State how many lines in the rows below contain the word "values". Reply with the number only.

-------- Input records --------

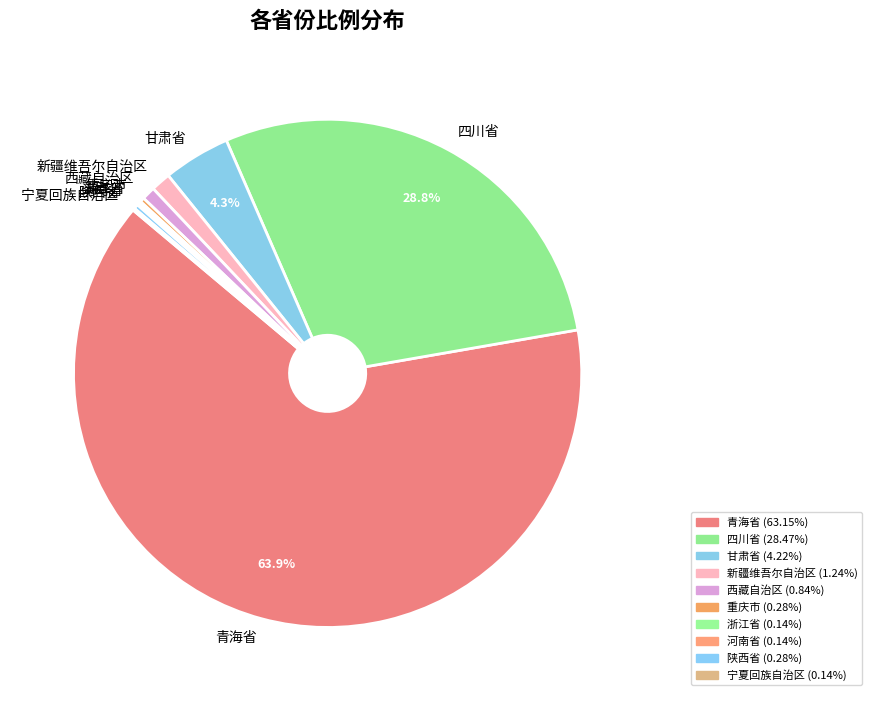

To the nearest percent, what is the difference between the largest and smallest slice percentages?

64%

--------
-------- Input records --------

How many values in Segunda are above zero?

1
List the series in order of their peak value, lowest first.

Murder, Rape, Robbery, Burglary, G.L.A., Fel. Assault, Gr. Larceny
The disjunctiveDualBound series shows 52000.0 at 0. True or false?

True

--------
-------- Input records --------

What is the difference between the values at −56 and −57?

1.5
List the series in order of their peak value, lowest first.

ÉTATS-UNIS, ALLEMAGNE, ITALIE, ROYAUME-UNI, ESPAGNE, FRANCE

--------

| Answer to this task |
2